> [The task]
What is needed is an exact copy of the data below, pictures excluded.
[[ Extracted material open ]]
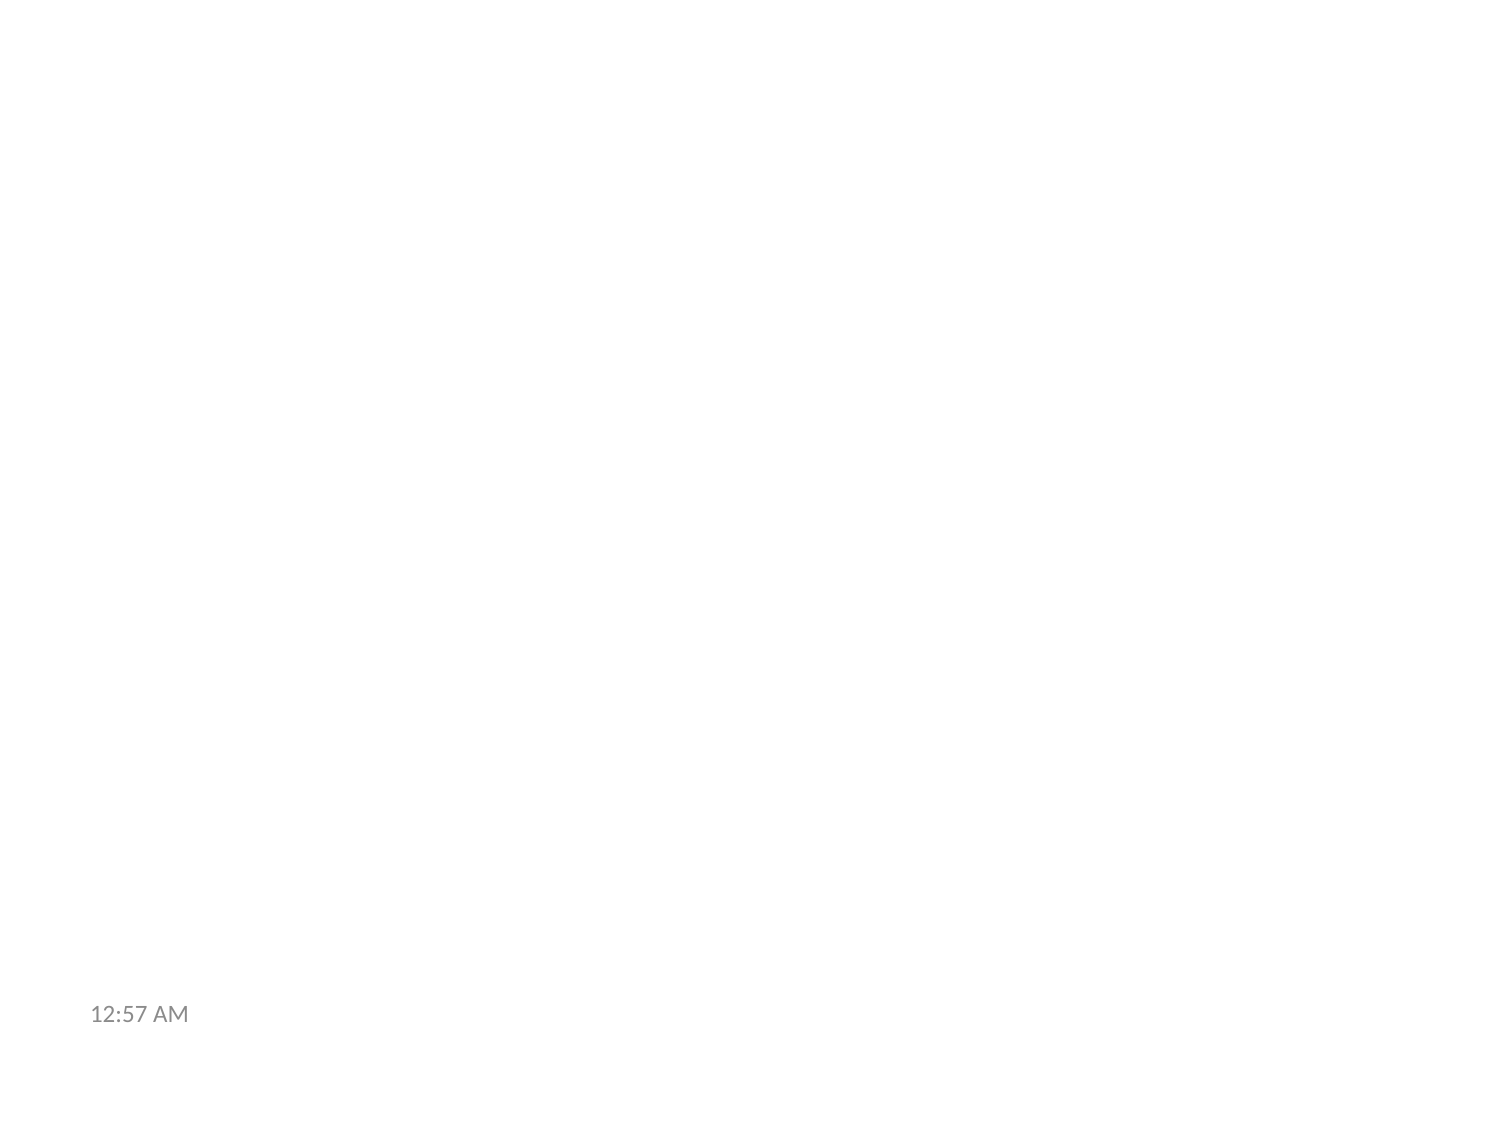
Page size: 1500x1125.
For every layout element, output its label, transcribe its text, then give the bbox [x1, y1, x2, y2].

text_box 3:35 PM [75, 982, 425, 1043]
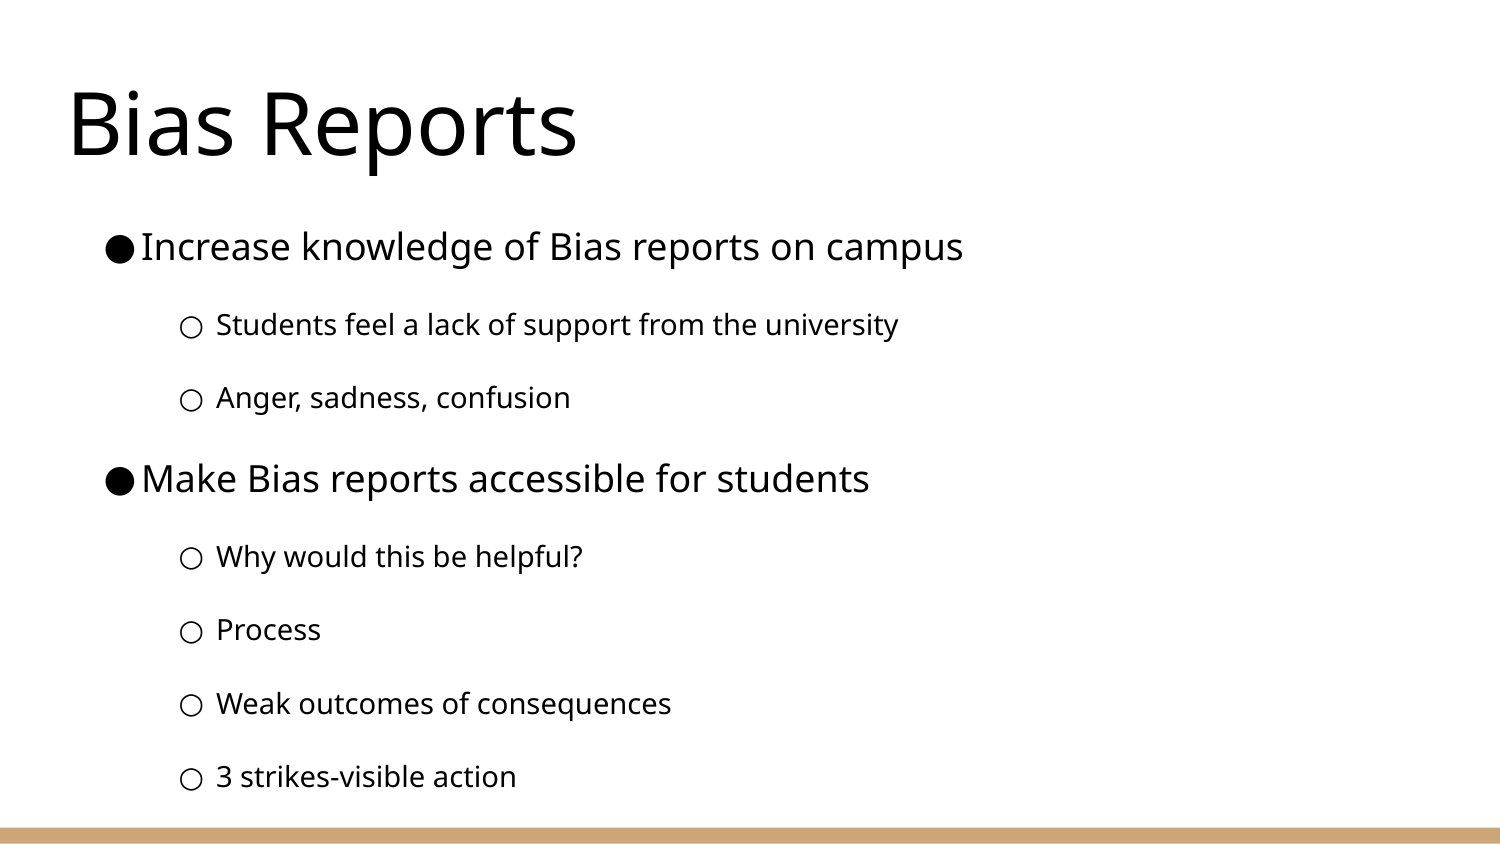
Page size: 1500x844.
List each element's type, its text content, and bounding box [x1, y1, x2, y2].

list Increase knowledge of Bias reports on campus Students feel a lack of support from the university Anger, sadness, confusion Make Bias reports accessible for students Why would this be helpful? Process Weak outcomes of consequences 3 strikes-visible action [51, 200, 1449, 752]
title Bias Reports [51, 51, 1449, 189]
[[ Extracted material closed ]]
> [Finished exercise]
Page size: 1500x1125.
For every layout element, output its label, transcribe its text, then give the bbox [x1, y1, x2, y2].

text_box 3:35 PM [75, 982, 425, 1043]
Page size: 1500x844.
List each element's type, its text content, and bounding box [x1, y1, x2, y2].

list Increase knowledge of Bias reports on campus Students feel a lack of support from the university Anger, sadness, confusion Make Bias reports accessible for students Why would this be helpful? Process Weak outcomes of consequences 3 strikes-visible action [51, 200, 1449, 752]
title Bias Reports [51, 51, 1449, 189]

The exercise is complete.